Kathmandu Triennale announces dates and artists for 2022 edition

Guangdong Times Museum presents "One song is very much like another, and the boat is always from afar"

Kapwani Kiwanga's first solo exhibition in Greece on view at State of Concept Athens

Alexis Blake wins 2021 Prix de Rome Visual Arts

Fashion Shoes Online at Great Prices




Museums, Exhibits, Artists, Milestones, Digital Art, Architecture, Photography,
Photographers, Special Photos, Special Reports, Featured Stories, Auctions, Art Fairs,
Anecdotes, Art Quiz, Education, Mythology, 3D Images, Last Week, .

 



Founder:
Ignacio Villarreal
(1941 - 2019)
Editor & Publisher: Jose Villarreal
(52 8110667640)

Art Director: Juan José Sepúlveda Ramírez
Writer: Ofelia Zurbia Betancourt

Attorneys
Truck Accident Attorneys
Accident Attorneys
Houston Dentist
Abogado de accidentes
สล็อต
สล็อตเว็บตรง
Motorcycle Accident Lawyer

Royalville Communications, Inc
produces:

ignaciovillarreal.org juncodelavega.com facundocabral-elfinal.org
Founder's Site.

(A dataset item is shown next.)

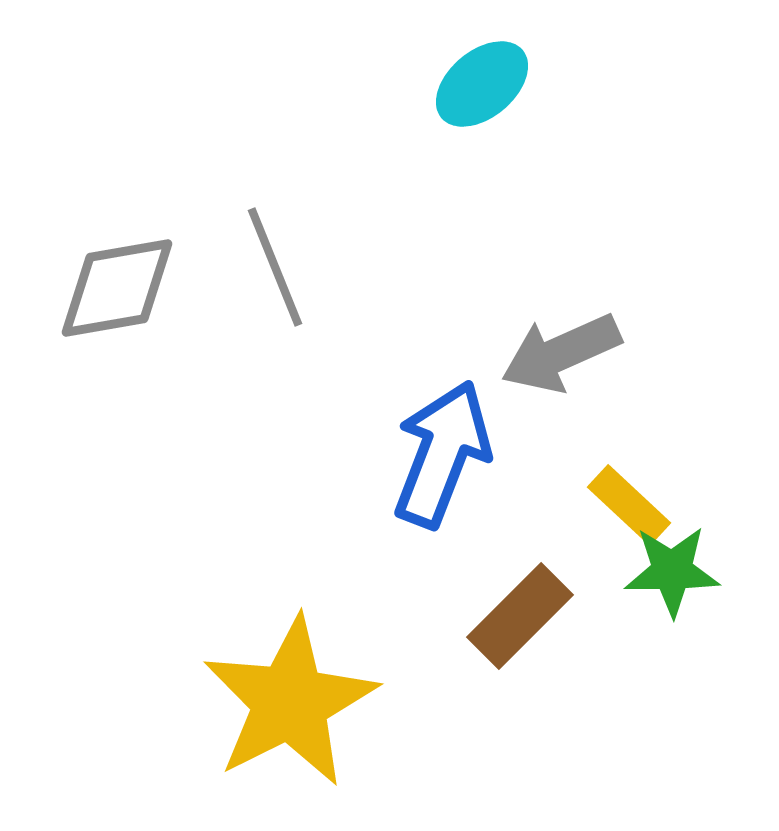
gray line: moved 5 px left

Hommage
to a Mexican poet.
Hommage
       

The First Art Newspaper on the Net. The Best Versions Of Ave Maria Song Junco de la Vega Site Ignacio Villarreal Site Parroquia Natividad del Señor
Tell a Friend
Dear User, please complete the form below in order to recommend the Artdaily newsletter to someone you know.
Please complete all fields marked *.